The ACU’s leaders say they are keenly aware that the drama of the 2011 conference threatened the group’s credibility as the primary umbrella organization for conservatives.

“ACU should focus on its core competencies: CPAC and ratings,” said Grover Norquist, president of Americans for Tax Reform, who has served on the organization’s board for more than a decade. “Anything else is gravy, slash, dangerous. It could be a problem.”

He acknowledged, however, that donors are often unwilling to give to an organization that claims to include all elements of the movement.

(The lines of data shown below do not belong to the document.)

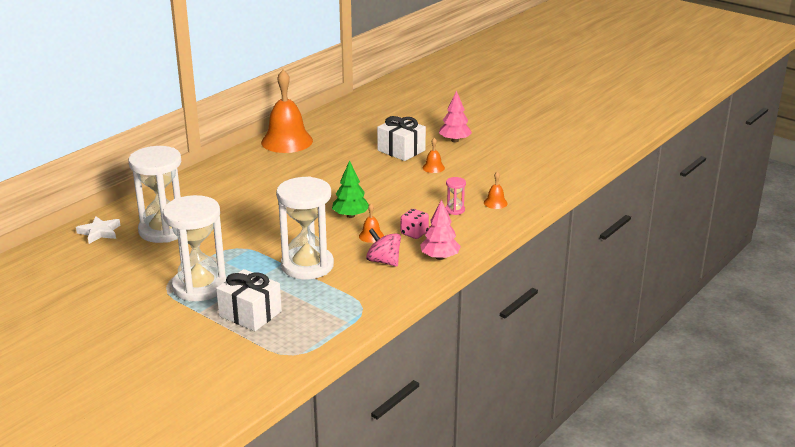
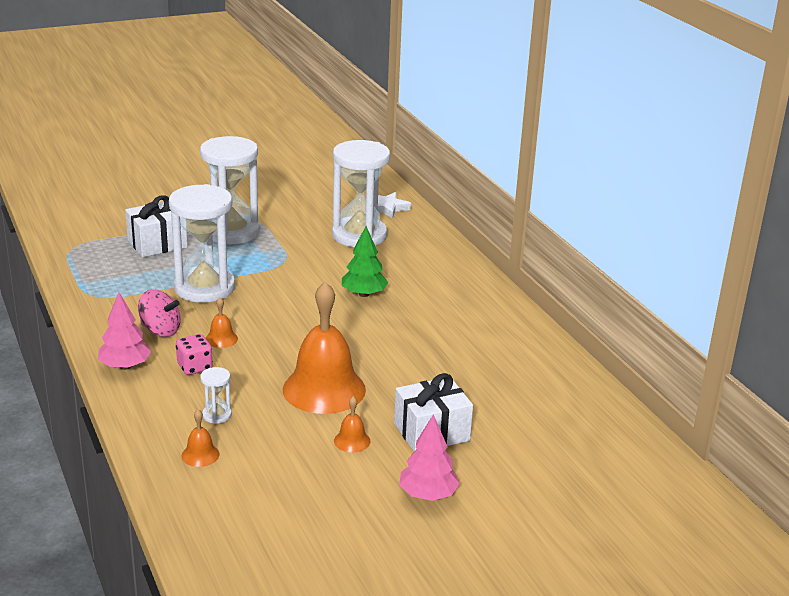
camera: 115 degrees right, 0 degrees up
(287, 141) = (532, 351): orange bell -> orange bell (324, 389)
(350, 216) = (281, 339): green tree -> green tree (364, 294)
(383, 261) = (160, 330): pink spinning top -> pink spinning top turned 45 degrees clockwise
(455, 210) = (217, 415): pink hourglass -> white hourglass

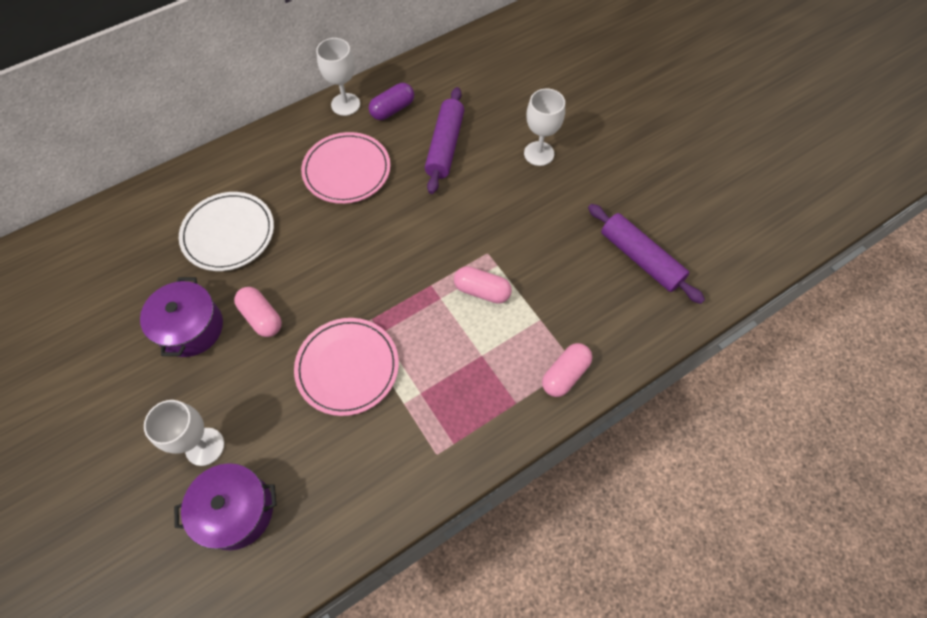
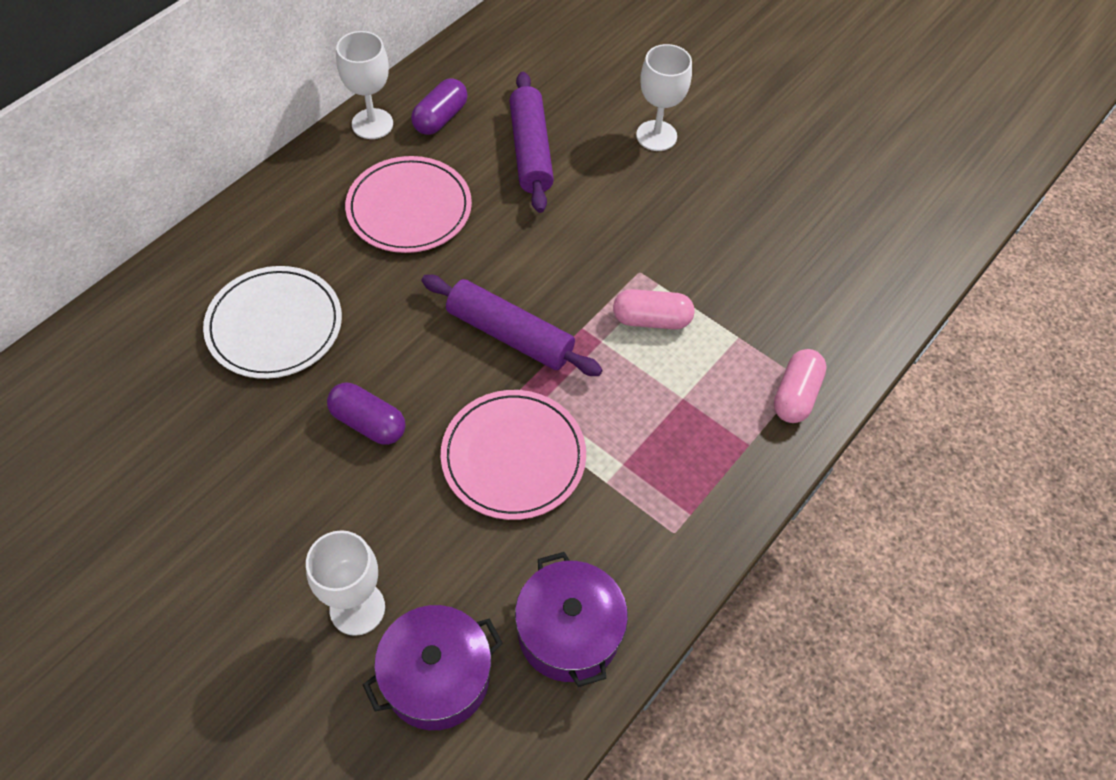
camera: 20 degrees left, 5 degrees down
(191, 328) = (272, 461): purple pot -> purple pot (569, 632)
(262, 317) = (368, 422): pink capsule -> purple capsule
(640, 258) = (832, 236): purple rolling pin -> purple rolling pin (509, 335)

In 2009, the group received $1.4 million in contributions and spent $1.6 million on salaries and other expenditures, according to documents filed with the IRS. The ACU insisted it was getting stronger financially but declined to disclose details of its current budget. The ACU rarely reports more than $100,000 in lobbying expenses annually.

Its real Washington power comes from pressuring lawmakers with ratings it puts out every two years based on voting records and, of course, the publicity candidates and other conservative leaders can get at CPAC.

That’s why the group plans to extend those two projects to the state level, hosting regional conferences and rating the members of state legislatures. The ACU plans to organize its first local meetings in states such as North Carolina and Pennsylvania, where similar organizations already host annual conferences. Wisconsin, Indiana and Ohio are also priorities.

“Some people at ACU were taking the position that you need to be a big tent for everyone,” said Bozell, adding that he is optimistic the group can turn itself around. “When you stand for everything, you stand for nothing.”